OpenStack image bootstrap on IPv6
@ Chris Suttles · Monday, Apr 3, 2017 · 3 minute read · Update at May 24, 2020

In my last post, I detailed a few things I experienced moving the Ocata release of OpenStack to an IPv6 only environment. While the major hurdles are complete, there are still more things to consider

Image Automation

We build images using Jenkins and Packer, and push those images into glance, which stores them in a Swift backend. That's all still going smooth, but where we ran into trouble is the automation of configuration. When nodes are deployed, they are based on the images we build, and those images include a cloud-init assisted Chef bootstrap, driven by the metadata service. All of that works fine on a dual stacked environment, but when we moved to only IPv6, we ran into trouble. This design assumes that clients will run dual stack and that they can obtain an IPv4 address and contact the metadata service, and then use cloud-init to configure the hostname and IPv6 networking.

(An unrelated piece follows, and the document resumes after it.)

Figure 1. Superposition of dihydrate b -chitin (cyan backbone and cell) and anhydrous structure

IPv6 Does Not Support the Metadata Service

After moving to IPv6 only, I quickly discovered that hosts were not getting configured correctly or bootstrapping with Chef. I started to research and investigate our images, and tried a few things with cloud-init before finding the bad news.

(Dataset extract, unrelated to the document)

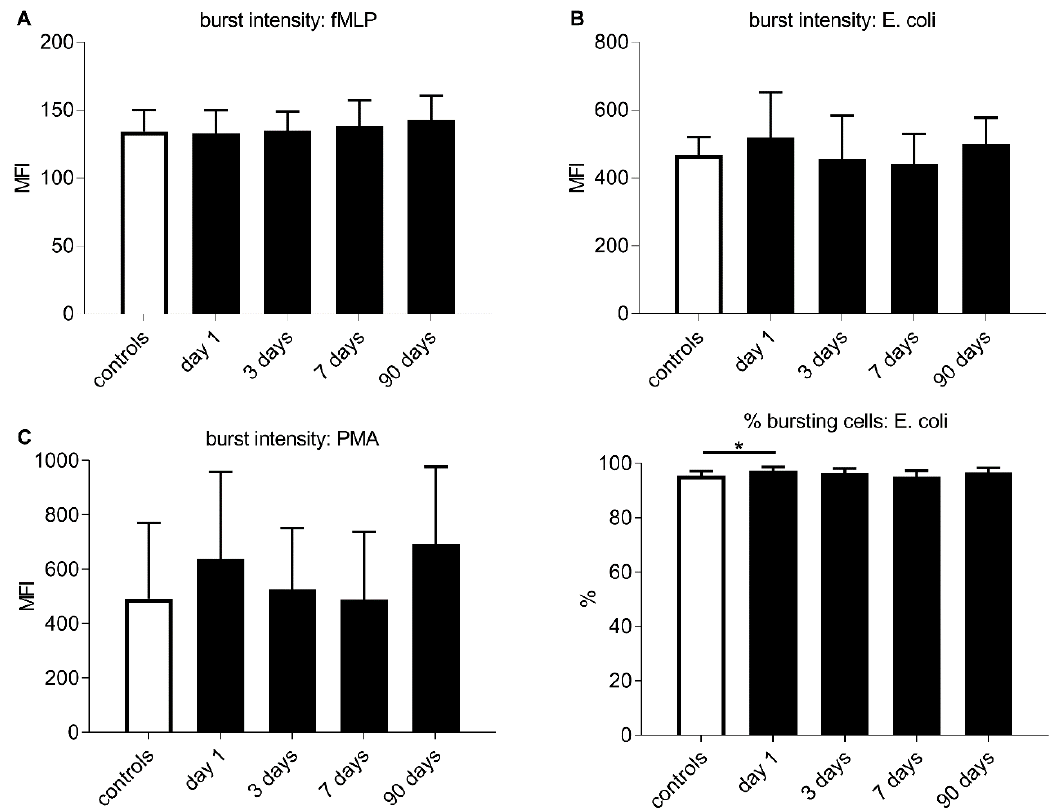
Figure 2. (A–C) Time course of neutrophil oxidative burst intensity represented by the mean fluorescence intensity (MFI) under different stimuli for all stroke patients (black bars) and control levels (white bars). (D) Time course of the percentage of bursting neutrophils after stimulation with Escherichia coli for all stroke patients (black bars) and control levels (white bars). (A–D) Given are group medians and upper interquartile ranges. Testing was performed using Mann–Whitney U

There is no provisions for an IPv6-based metadata service similar to what is provided for IPv4. In the case of dual stacked guests though it is always possible to use the IPv4 metadata service instead.

This is bad news for me, because that last sentence is exactly how we were handling client configuration in dual stacked guests. This means that guests which are IPv6 only are out of luck.

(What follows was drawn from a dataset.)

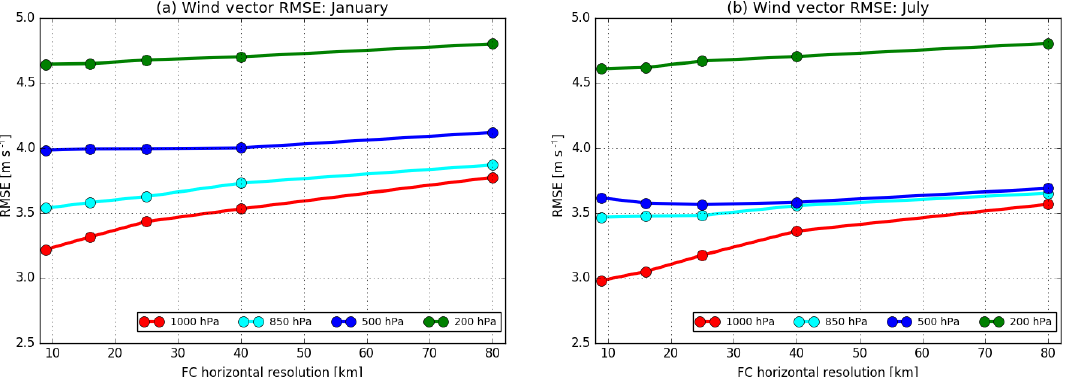
Figure 4. Mean RMSE of vector wind (ms − 1 ) at different model resolutions in (a) January and in (b) July for around 400 radiosonde stations over the globe. Different colours represent different pressure levels (see legend). All the model simulations are based on the standard 1d forecast configuration shown in Fig. 3. Note that the number of data at the 1000hPa level might be slightly smaller than at the other pressure levels, as the observations at 1000hPa are not available when the surface pressure is lower than 1000hPa.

A little more investigation led me to this request for enhancement on Launchpad: [RFE] Support metadata service with IPv6-only tenant network

This seemed very promising, until I reached the most recent update.

Comments on bug report seems to hint this effort has been abandoned. Please resume, if you intend to proceed

Since resuming the work there is not trivial, and there are other ways for us to solve this problem, we are going to go a different direction. Our current plan is to leverage config-drive instead


Update:

We ended up resolving our issues with slight changes to the builds (enabled DHCP for v4 and v6 on firstboot), and using config-drive for metadata.

  • We set force_config_drive=true in nova.conf to enable config-drive whether the user specifies it or not.
  • We were already using dhcp for ipv4, so we added dhcpv6-stateful for the --ipv6_ra_mode and --ipv6_address_mode options to have Neutron manage DHCPv6 as well.

This got images pulling dynamic addresses regardless of ip version, and the VMs could then read and set hostnames from the config-drive data. This is enough to get them to bootstrap in chef, where we finish configuration of the VM and change addressing from dynamic to static.